Apple used the product to create Touch ID for its smart phones. And Moody, then 55, was ready to retire.

“I was burnt out, I was crisped, swore I would never work again, double swore I would particularly not do a start up,” he said. “It’s so much work.”

4. Back to work

When Moody returned from his trip to Rwanda, he met Johnathon Gould, who was trying to develop a system that could integrate technology that had different applications.

Soon after, Moody met Eric Braun, an advocate for the homeless who lived with a disability that gave him a unique perspective: He only had so many good steps in a given day; how would he use them?
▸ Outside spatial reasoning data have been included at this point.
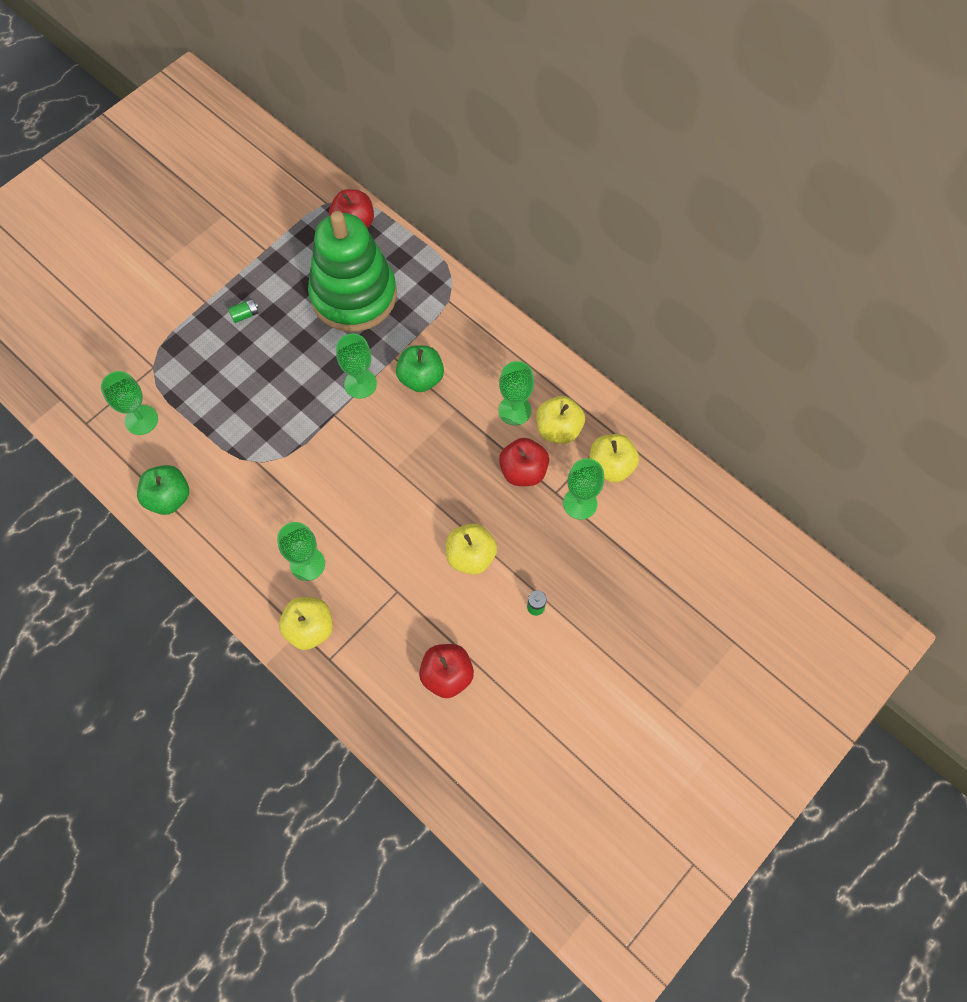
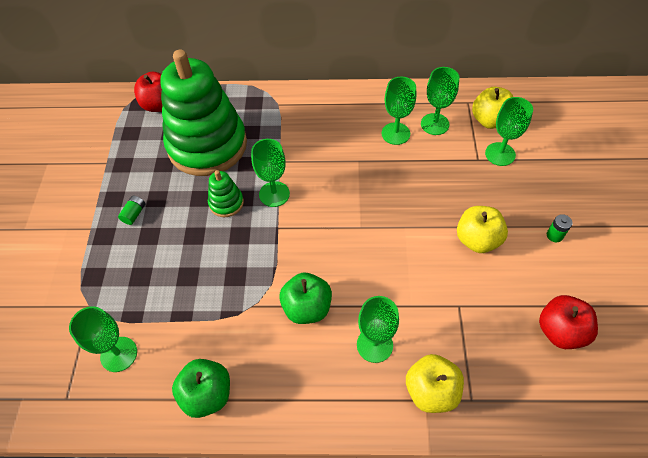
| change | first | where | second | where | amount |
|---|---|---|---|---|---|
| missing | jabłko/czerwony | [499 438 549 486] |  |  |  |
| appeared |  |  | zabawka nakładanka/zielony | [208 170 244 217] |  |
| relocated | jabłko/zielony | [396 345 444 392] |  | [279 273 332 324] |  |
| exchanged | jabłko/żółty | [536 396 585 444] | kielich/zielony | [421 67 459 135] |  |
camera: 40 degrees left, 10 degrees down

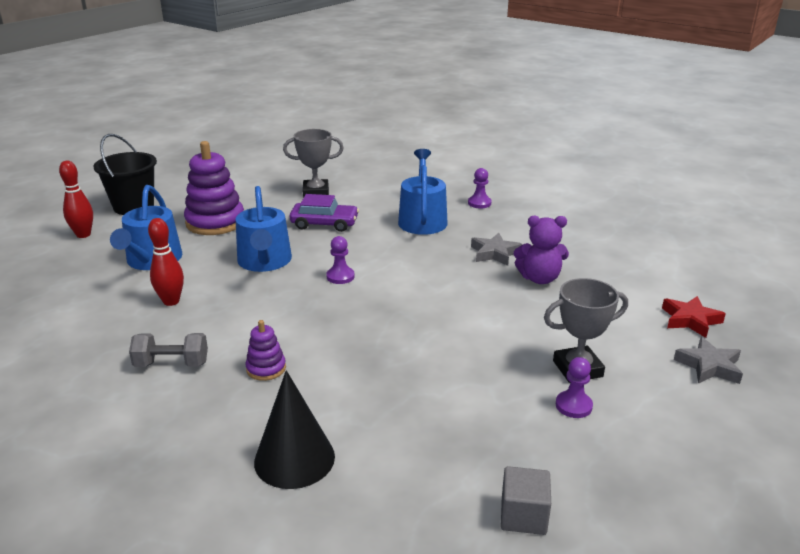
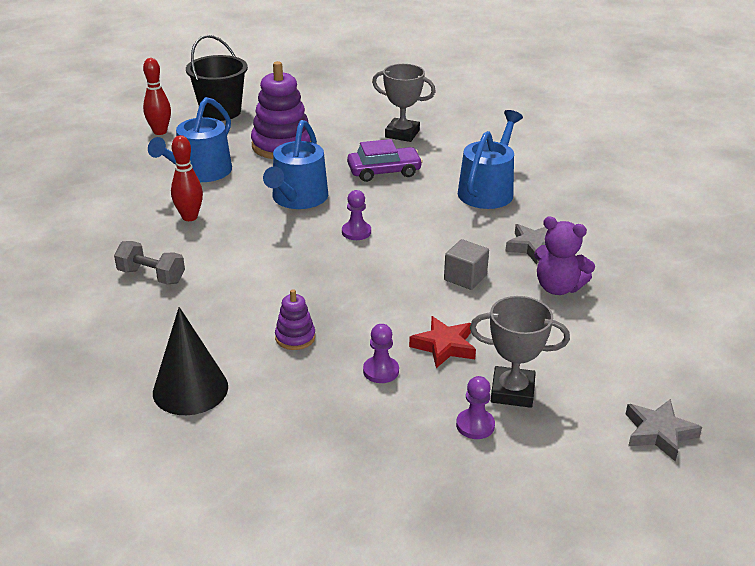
| change | first | where | second | where | amount |
|---|---|---|---|---|---|
| relocated | zabawka nakładanka/fioletowy | [245 320 286 381] |  | [275 289 315 350] |  |
| relocated | pionek/fioletowy | [468 168 492 208] |  | [363 324 399 383] |  |
| relocated | sześcian/szary | [501 466 551 535] |  | [444 239 489 290] |  |
| relocated | gwiazda/czerwony | [662 296 726 338] |  | [409 316 476 368] |  |
| spun | samochód/fioletowy | [289 194 359 232] |  | [347 139 423 182] | 45 degrees counterclockwise |
camera: 25 degrees right, 5 degrees up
Moody and Gould thought their technology could help. Moody returned home and told his wife about it, raising the possibility that he would spend all of their money bringing it to market.

“I don’t think God called us to spend 20 percent of our wealth and if it didn’t work out, go back to a happy retirement,” he said. “I’m going to go all in, I’m going to lose all our money and I’m going to have to get a regular job.”

“Katherine is unbelievably supportive,” he said. “A much nicer and better person than I am. So we went forward. It turns out it’s an exceedingly big market, it’s completely under-served by technology and we subsequently raised $27 million from (investors).”

5.The bottom line

How do you square Wall Street’s thirst for profits with Moody’s goal? 

Moody is putting it to the test.

“I do think the purpose of any business is to serve others,” he said. “And If you do that well in our capitalist society there is benefit associated with that financially. But it’s not just to make money. Honestly, that’s not always how people look at it.”